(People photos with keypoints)
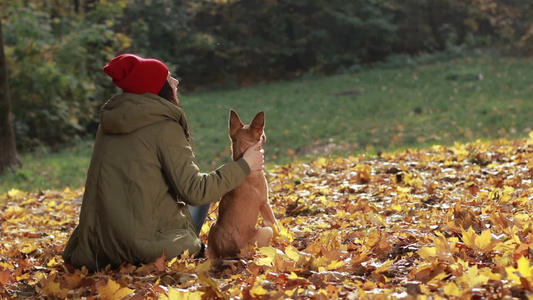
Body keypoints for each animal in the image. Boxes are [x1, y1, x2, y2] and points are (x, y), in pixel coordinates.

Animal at [207, 109, 276, 258]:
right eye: (262, 135)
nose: (265, 136)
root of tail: (231, 252)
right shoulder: (265, 203)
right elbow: (276, 224)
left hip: (213, 226)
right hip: (266, 230)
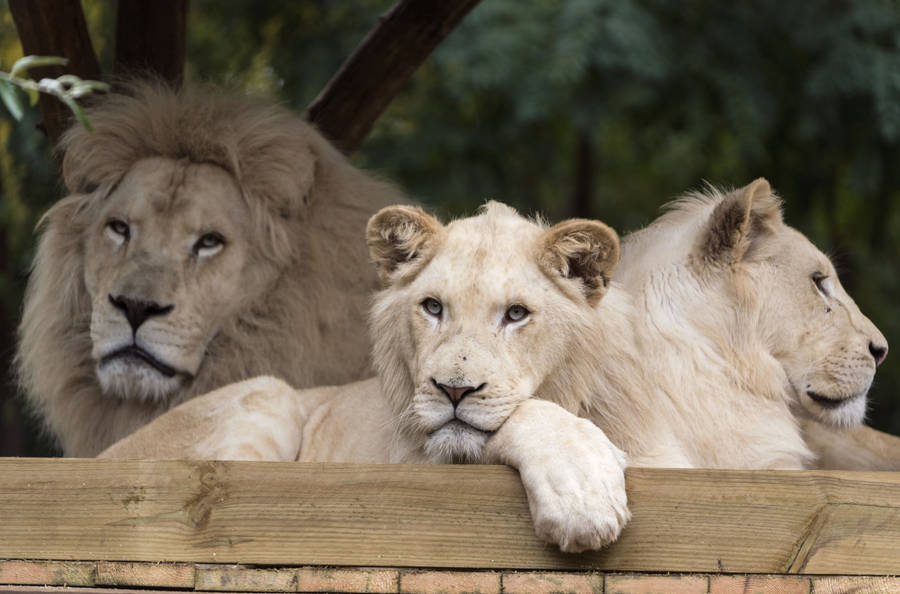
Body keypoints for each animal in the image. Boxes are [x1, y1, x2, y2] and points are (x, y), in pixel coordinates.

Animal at [102, 201, 633, 553]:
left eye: (517, 314)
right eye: (433, 307)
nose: (453, 390)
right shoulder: (407, 464)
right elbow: (530, 417)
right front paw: (581, 498)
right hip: (271, 393)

[WHAT THE TASK ASKS] Your reply should hold every line above exactly as written and none of the pictures.

[SOLVED EXERCISE]
Body keypoints for each animal in the image. Boxes are [x1, y1, x2, y2] and points are (x, y), in pixel coordinates.

Animal at [207, 109, 276, 258]:
right eye: (262, 135)
nose: (265, 136)
root of tail: (231, 252)
right shoulder: (265, 203)
right elbow: (276, 224)
left hip: (213, 226)
right hip: (266, 230)
Body keypoints for each animal in the image. Boxes are [x1, y1, x2, y2] and points are (x, y), in pixel coordinates.

Animal at [102, 201, 633, 553]:
left eye: (517, 314)
right eye: (433, 307)
nose: (453, 390)
right shoulder: (407, 464)
right elbow: (530, 417)
right front paw: (581, 498)
right hip: (271, 393)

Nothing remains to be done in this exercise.